On July 26, 2017, Murphy was waived by the Saints.

===New York Jets===
On July 27, 2017, Murphy was claimed off waivers by the New York Jets. On September 3, 2017, he was waived by the Jets and was signed to the practice squad the next day. He was released on October 3, 2017.

===Indianapolis Colts===
On October 9, 2017, Murphy was signed to the Indianapolis Colts' practice squad. He was released on October 24, 2017.

===Buffalo Bills===
On November 6, 2017, Murphy was signed to the Buffalo Bills' practice squad. He was promoted to the active roster on December 26, 2017. In Week 17, he made his Bills debut and had seven carries for 41 rushing yards and two receptions for seven yards against the Miami Dolphins.
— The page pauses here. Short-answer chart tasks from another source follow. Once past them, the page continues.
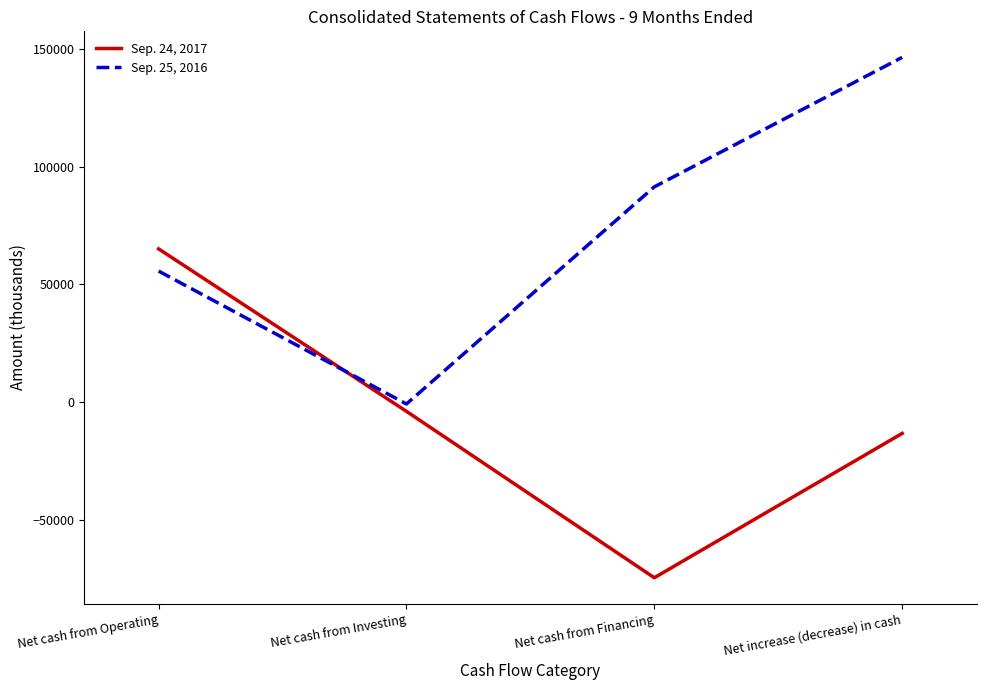

True or false: Sep. 25, 2016 has a value of 91367 at Net cash from Financing.

True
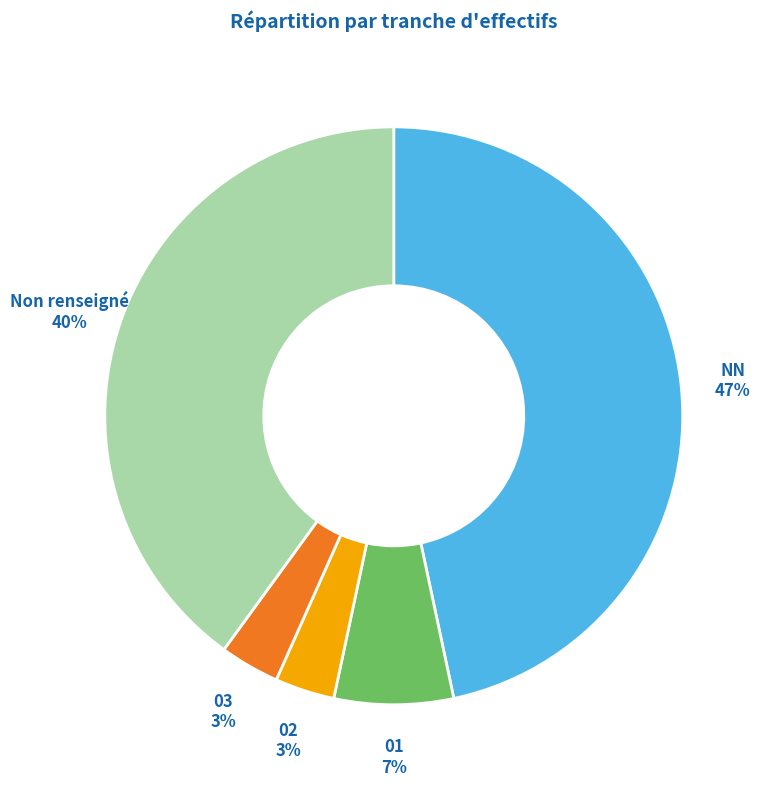

Is there any slice that represents more than half of the pie?

No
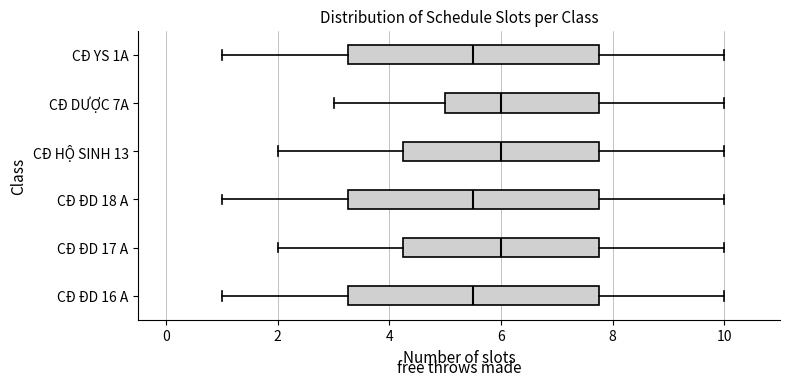

Reading bottom to top, transcribe this box plot: for each box, give where its median line is, the range the box spans, and where its two whiskers end, as read against the x-axis. The values are not printed on the chart, so give them approximately, as read against the axis.

CĐ ĐD 16 A: median 5.6, box 3.2 to 7.8, whiskers 1.0 to 10.0
CĐ ĐD 17 A: median 6.0, box 4.2 to 7.8, whiskers 2.0 to 10.0
CĐ ĐD 18 A: median 5.6, box 3.2 to 7.8, whiskers 1.0 to 10.0
CĐ HỘ SINH 13: median 6.0, box 4.2 to 7.8, whiskers 2.0 to 10.0
CĐ DƯỢC 7A: median 6.0, box 5.0 to 7.8, whiskers 3.0 to 10.0
CĐ YS 1A: median 5.6, box 3.2 to 7.8, whiskers 1.0 to 10.0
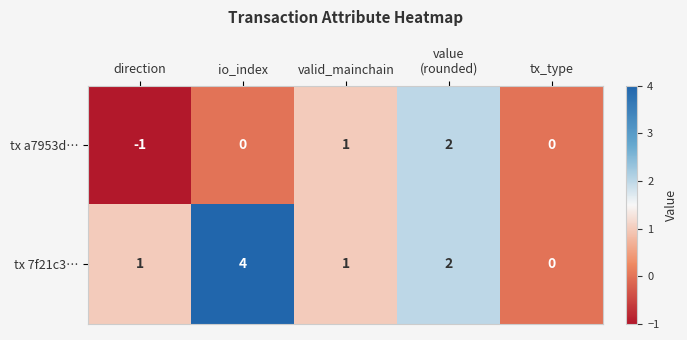

Which series changed the most between direction and value
(rounded)?

tx a7953d…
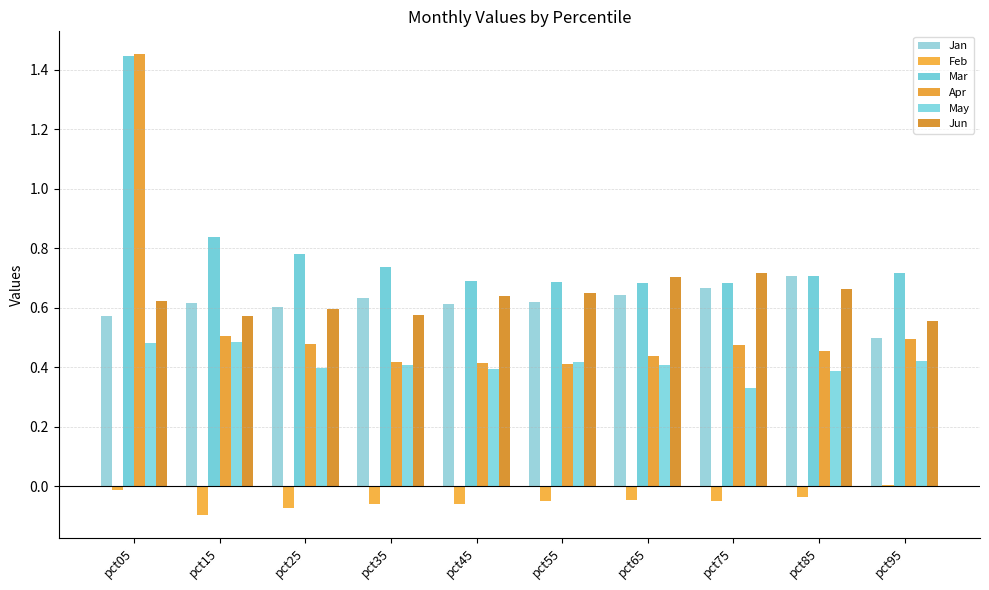

The value of Apr at pct65 is 0.6. True or false?

False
In Week 10 of the 2018 season, Murphy had 14 carries for 69 yards in a 41–10 win against the New York Jets. He suffered a dislocated elbow in Week 15 and was placed on injured reserve on December 18, 2018. He finished the 2018 season with 52 carries for 250 rushing yards. On August 31, 2019, Murphy was waived by the Bills.

===Carolina Panthers===
Murphy signed a reserve/futures contract with the Panthers on December 30, 2019. He was waived on May 2, 2020.

===Saskatchewan Roughriders===
Murphy signed with the Saskatchewan Roughriders of the Canadian Football League on June 7, 2021. He was released on December 6, 2021.